Show every line of the material that follows in which the word "index" occurs.

══ Study material

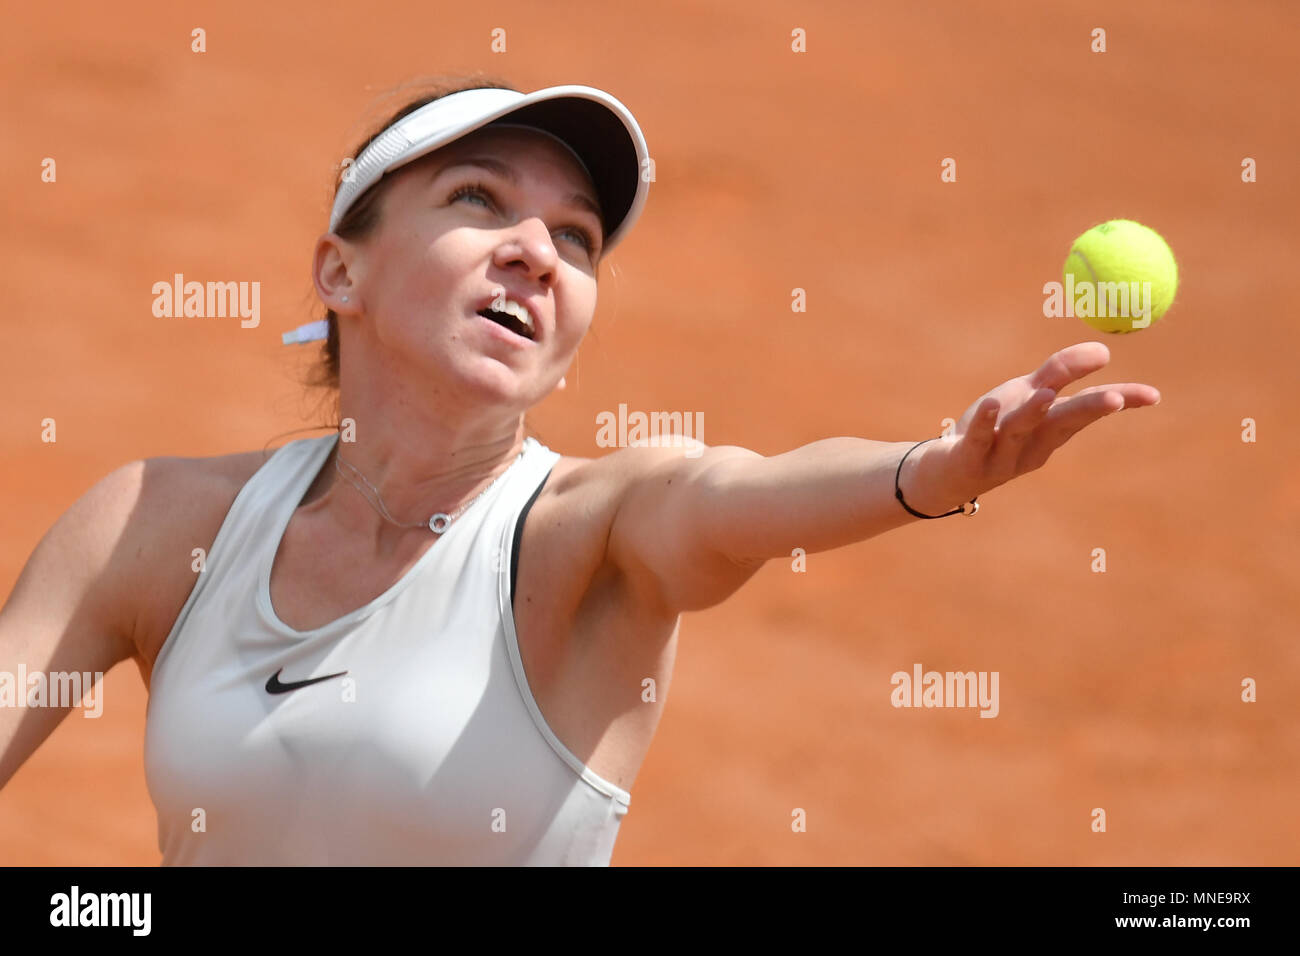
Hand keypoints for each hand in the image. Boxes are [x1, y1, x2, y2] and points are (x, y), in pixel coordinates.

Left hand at [905, 342, 1160, 512]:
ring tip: (1045, 394)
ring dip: (1033, 413)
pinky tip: (991, 404)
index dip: (1120, 401)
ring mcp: (1000, 454)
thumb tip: (1104, 350)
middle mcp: (1031, 445)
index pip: (1089, 412)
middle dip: (1087, 411)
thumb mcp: (1025, 396)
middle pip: (1061, 424)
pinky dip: (986, 422)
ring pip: (1020, 431)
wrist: (944, 474)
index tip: (1153, 395)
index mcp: (1050, 430)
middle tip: (1114, 400)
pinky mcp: (968, 458)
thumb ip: (1059, 373)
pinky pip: (979, 440)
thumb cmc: (993, 432)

════

Exercise response:
index dip: (1120, 401)
index pip: (1089, 412)
index tip: (1153, 395)
index mcp: (1050, 430)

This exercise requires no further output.